_Activity_.
Among the lines of data below, reproduce only those from the one with "#fff; stroke-width: 5.5" through the one with "middle; stroke-width: 5;", exactly as they stand, both ends included.

(Collected data entries)
*** Begin section ***
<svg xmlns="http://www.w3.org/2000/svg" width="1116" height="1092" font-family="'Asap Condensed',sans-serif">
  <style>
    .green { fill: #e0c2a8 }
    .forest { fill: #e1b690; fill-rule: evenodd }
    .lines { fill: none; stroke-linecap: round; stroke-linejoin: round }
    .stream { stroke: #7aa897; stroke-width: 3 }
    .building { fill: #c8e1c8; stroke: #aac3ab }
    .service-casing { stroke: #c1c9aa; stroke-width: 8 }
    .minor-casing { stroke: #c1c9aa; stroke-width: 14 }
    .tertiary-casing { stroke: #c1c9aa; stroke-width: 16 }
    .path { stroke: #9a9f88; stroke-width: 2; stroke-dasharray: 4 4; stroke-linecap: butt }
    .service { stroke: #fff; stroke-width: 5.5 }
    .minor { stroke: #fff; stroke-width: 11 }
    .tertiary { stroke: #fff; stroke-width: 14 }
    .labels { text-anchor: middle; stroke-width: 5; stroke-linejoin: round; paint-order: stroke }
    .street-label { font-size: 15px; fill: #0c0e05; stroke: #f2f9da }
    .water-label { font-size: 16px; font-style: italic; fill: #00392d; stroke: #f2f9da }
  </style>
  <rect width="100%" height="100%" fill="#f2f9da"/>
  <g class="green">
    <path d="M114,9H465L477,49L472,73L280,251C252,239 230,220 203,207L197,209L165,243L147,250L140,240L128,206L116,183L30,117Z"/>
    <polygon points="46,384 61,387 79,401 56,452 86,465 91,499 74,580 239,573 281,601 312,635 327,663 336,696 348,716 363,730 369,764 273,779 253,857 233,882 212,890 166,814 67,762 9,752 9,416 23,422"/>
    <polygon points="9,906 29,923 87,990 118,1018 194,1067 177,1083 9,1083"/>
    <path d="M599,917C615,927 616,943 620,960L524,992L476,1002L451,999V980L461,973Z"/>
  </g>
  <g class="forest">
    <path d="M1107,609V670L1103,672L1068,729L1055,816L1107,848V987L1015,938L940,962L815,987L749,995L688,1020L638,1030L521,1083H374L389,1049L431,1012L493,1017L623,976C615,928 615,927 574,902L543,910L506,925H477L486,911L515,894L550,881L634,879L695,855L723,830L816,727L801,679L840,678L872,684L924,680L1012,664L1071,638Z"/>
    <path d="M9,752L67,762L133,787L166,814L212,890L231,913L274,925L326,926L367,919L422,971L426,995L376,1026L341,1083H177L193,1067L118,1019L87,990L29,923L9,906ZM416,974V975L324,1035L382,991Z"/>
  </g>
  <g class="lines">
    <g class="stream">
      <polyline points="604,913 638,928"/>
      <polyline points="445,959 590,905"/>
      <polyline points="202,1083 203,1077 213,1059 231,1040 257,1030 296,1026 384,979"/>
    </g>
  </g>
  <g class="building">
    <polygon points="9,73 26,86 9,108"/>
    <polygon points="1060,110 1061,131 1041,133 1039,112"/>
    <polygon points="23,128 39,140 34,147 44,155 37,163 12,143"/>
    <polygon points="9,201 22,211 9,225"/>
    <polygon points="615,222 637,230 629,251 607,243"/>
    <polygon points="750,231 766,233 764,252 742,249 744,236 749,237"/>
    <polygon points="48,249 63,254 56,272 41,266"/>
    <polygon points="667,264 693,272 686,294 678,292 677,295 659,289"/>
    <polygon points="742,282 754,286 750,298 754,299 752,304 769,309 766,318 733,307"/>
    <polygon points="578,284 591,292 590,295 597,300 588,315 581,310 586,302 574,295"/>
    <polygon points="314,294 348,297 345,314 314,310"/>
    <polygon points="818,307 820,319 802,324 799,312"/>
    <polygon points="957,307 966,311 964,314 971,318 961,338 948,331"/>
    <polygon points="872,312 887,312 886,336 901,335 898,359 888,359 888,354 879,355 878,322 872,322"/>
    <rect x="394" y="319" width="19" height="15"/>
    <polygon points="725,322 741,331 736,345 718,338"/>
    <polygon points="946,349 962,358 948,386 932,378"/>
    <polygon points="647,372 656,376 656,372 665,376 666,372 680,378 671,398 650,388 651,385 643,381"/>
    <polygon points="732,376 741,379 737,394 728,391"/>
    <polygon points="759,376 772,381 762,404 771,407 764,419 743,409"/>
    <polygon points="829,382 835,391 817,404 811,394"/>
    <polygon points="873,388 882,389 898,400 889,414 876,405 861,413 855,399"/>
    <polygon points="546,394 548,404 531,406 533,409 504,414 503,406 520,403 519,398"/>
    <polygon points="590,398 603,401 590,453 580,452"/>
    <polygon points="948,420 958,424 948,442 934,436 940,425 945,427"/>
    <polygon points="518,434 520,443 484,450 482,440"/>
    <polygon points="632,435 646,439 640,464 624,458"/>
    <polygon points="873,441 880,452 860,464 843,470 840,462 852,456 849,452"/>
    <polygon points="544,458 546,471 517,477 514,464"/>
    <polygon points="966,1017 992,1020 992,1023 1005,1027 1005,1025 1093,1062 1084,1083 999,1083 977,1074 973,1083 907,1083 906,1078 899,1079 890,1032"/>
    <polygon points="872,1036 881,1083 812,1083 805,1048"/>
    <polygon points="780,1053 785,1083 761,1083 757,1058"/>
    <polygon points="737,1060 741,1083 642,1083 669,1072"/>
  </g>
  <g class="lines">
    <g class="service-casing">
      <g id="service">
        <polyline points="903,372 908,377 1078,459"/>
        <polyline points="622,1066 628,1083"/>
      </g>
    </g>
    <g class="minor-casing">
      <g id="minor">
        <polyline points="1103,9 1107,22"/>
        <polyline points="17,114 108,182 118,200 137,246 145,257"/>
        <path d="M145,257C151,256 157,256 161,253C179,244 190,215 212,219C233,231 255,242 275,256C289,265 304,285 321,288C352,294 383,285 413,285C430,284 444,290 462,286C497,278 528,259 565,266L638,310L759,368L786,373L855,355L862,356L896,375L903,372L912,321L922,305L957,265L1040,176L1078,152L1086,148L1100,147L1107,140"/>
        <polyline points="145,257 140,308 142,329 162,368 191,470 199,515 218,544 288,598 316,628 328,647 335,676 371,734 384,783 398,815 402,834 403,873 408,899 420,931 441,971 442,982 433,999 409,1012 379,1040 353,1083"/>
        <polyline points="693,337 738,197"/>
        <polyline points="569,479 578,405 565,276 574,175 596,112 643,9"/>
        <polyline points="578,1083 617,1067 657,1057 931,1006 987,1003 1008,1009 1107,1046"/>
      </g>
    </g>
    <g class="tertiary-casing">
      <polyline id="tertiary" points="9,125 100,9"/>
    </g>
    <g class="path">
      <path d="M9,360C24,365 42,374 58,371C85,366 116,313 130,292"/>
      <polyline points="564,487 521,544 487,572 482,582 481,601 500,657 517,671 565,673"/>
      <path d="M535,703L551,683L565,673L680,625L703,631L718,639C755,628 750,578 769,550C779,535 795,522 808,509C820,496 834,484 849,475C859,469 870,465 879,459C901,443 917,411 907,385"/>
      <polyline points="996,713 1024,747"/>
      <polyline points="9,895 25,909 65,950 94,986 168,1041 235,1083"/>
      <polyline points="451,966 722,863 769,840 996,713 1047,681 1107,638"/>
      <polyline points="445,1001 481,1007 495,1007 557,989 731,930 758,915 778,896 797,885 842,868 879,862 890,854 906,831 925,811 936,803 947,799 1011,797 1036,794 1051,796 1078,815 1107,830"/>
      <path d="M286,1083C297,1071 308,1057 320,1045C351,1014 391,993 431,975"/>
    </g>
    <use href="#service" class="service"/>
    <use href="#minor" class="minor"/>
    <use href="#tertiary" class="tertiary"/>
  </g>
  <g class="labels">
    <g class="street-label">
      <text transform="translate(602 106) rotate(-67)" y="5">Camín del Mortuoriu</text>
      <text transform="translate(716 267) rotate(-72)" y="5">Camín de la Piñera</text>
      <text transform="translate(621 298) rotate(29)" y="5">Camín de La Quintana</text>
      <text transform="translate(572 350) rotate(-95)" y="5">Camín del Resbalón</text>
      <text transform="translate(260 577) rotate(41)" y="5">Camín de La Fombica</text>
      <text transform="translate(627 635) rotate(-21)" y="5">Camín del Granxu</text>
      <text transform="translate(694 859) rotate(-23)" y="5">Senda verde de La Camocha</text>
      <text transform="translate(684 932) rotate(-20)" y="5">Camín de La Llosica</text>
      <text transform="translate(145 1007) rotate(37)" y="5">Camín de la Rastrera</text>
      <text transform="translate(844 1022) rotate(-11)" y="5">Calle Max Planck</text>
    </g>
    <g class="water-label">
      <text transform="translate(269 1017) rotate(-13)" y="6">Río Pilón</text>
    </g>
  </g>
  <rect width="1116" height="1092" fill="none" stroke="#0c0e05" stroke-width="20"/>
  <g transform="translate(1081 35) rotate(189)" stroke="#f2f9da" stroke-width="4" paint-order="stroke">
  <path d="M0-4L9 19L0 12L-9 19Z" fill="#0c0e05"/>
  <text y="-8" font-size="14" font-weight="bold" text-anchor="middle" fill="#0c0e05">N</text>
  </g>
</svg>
*** End section ***
_Task answer_.
    .service { stroke: #fff; stroke-width: 5.5 }
    .minor { stroke: #fff; stroke-width: 11 }
    .tertiary { stroke: #fff; stroke-width: 14 }
    .labels { text-anchor: middle; stroke-width: 5; stroke-linejoin: round; paint-order: stroke }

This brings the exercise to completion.